# Task goal
In the data below, substitute "vernacular name" for "common name" and reproduce every line with nothing else altered. Omit the pictures from your answer.

START Supplied records

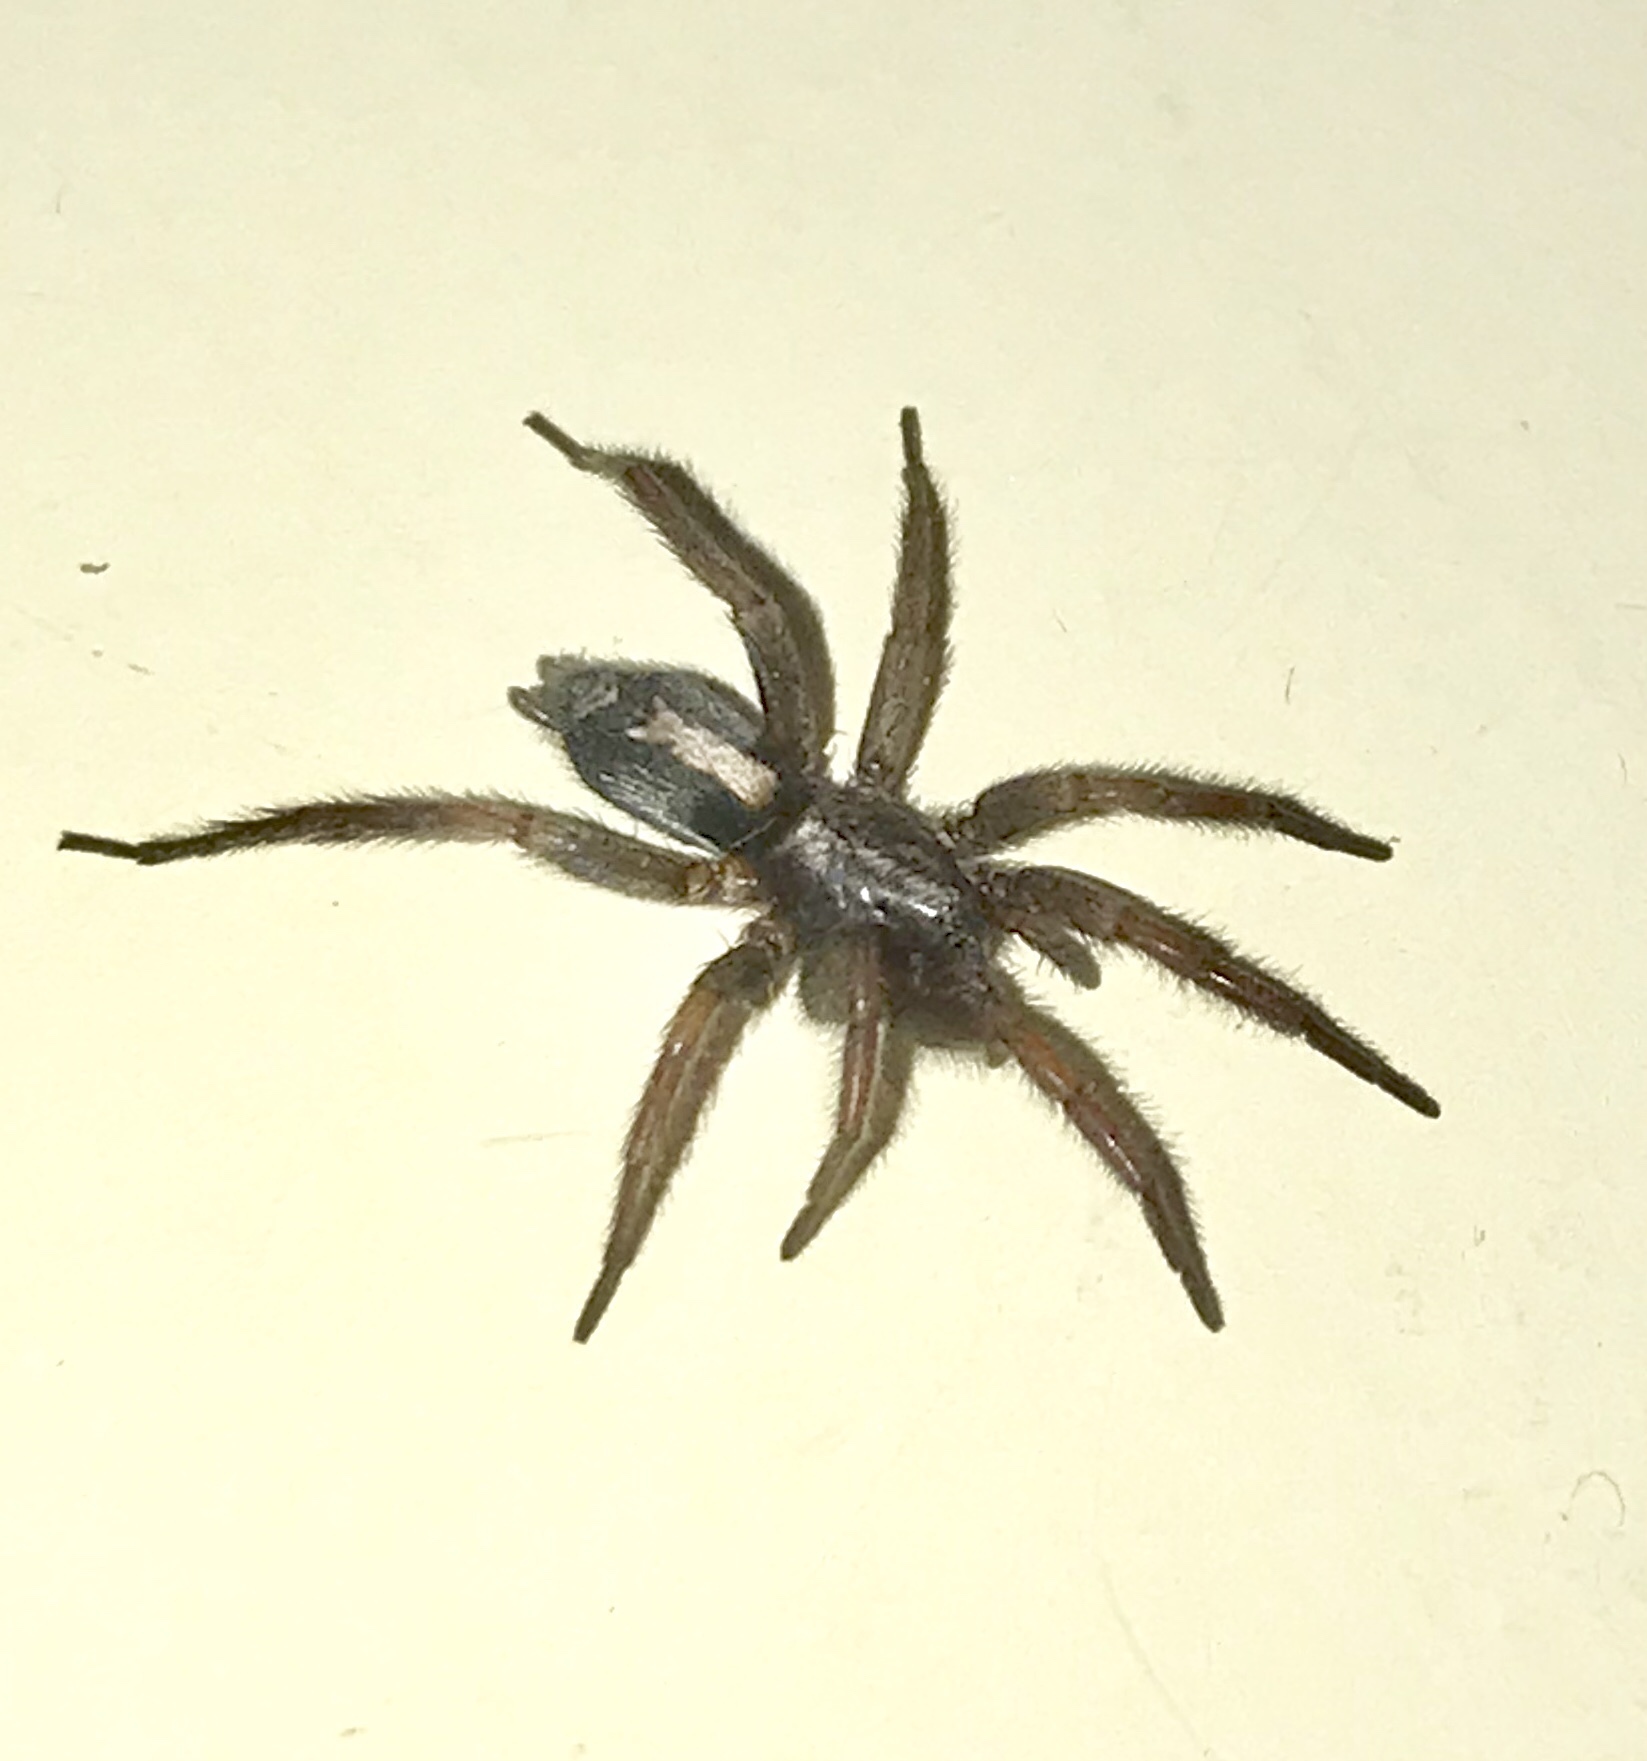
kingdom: Animalia
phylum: Arthropoda
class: Arachnida
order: Araneae
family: Gnaphosidae
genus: Herpyllus
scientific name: Herpyllus ecclesiasticus
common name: Eastern parson spider
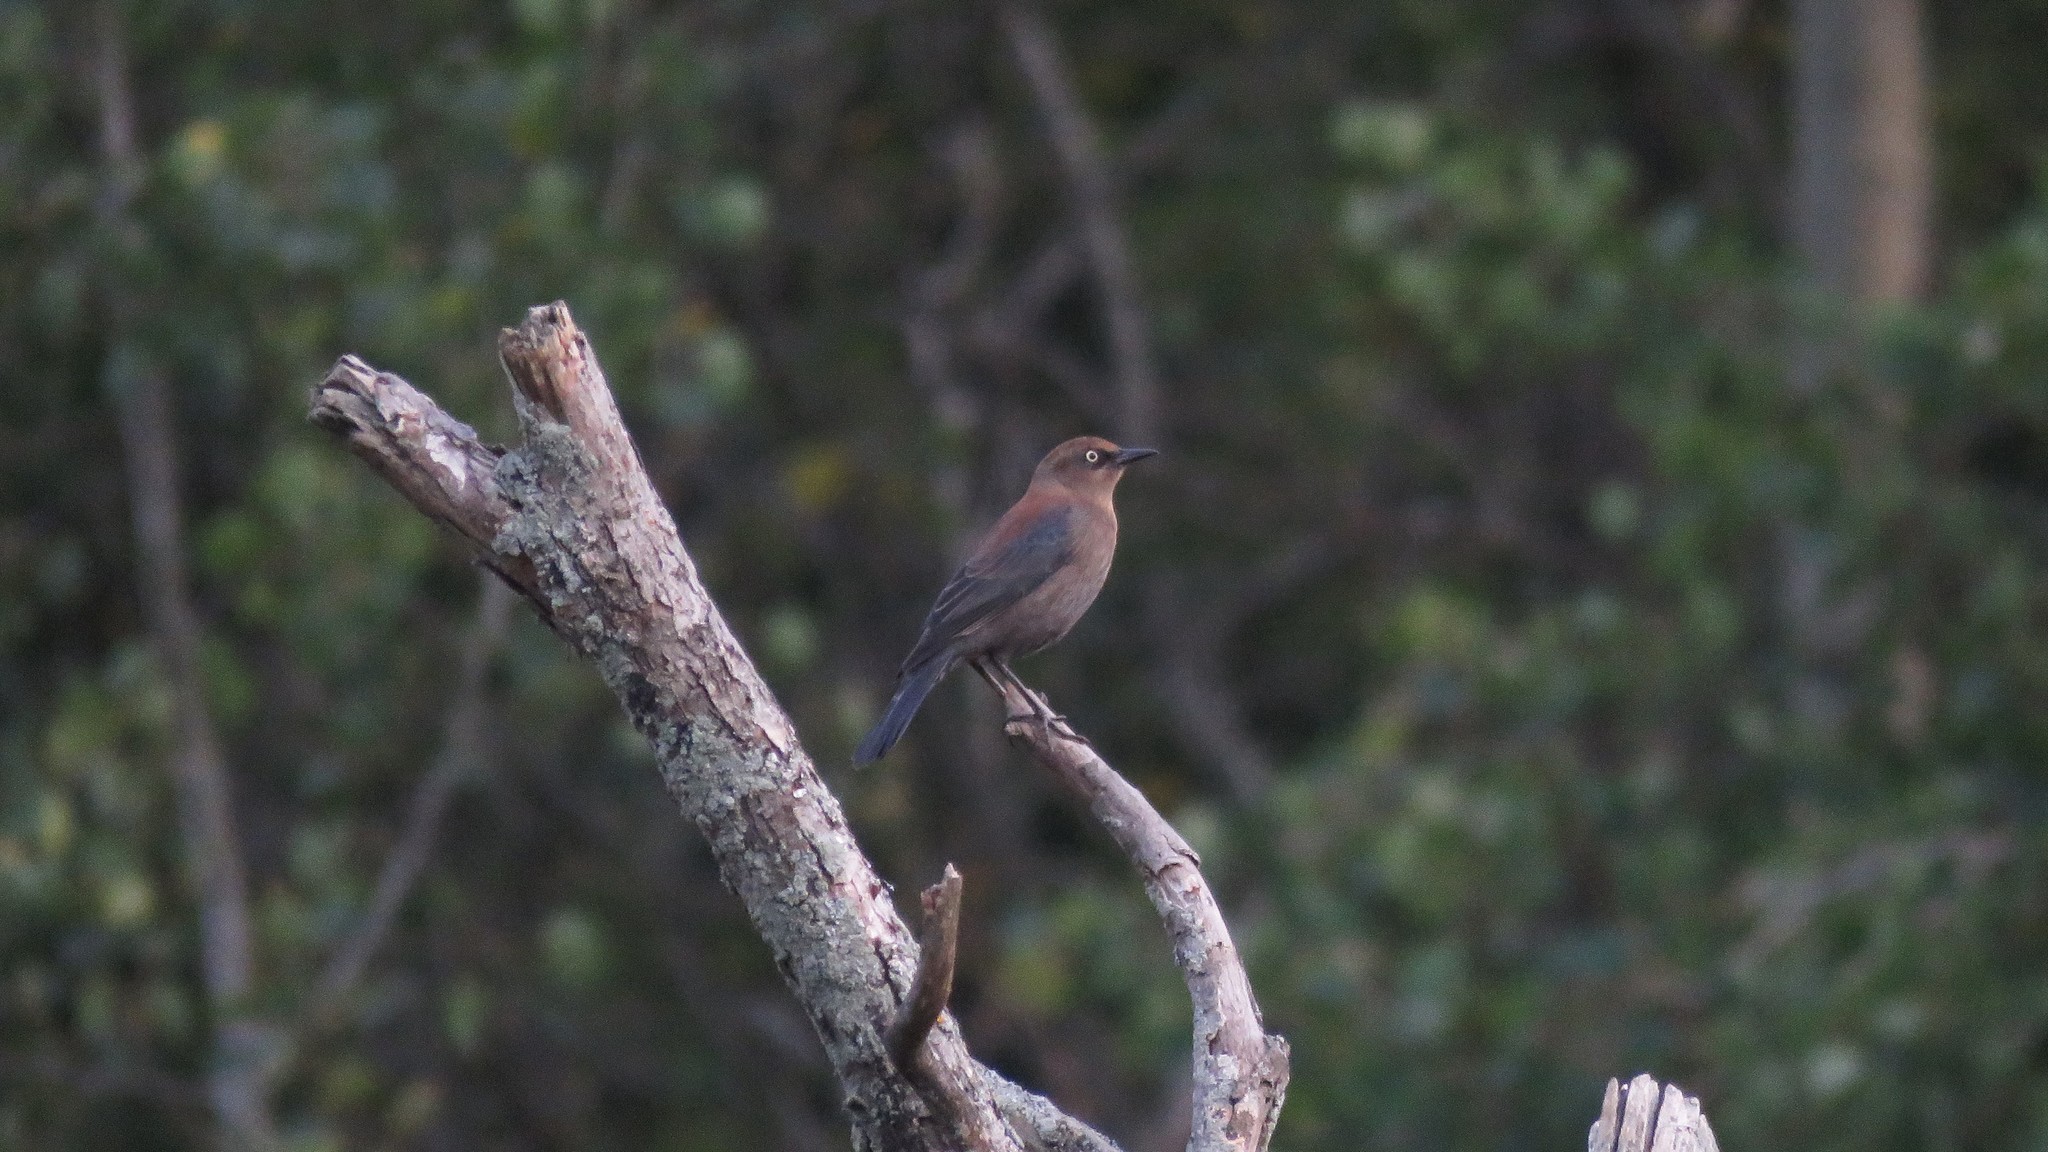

END Supplied records

# Exercise result
kingdom: Animalia
phylum: Arthropoda
class: Arachnida
order: Araneae
family: Gnaphosidae
genus: Herpyllus
scientific name: Herpyllus ecclesiasticus
vernacular name: Eastern parson spider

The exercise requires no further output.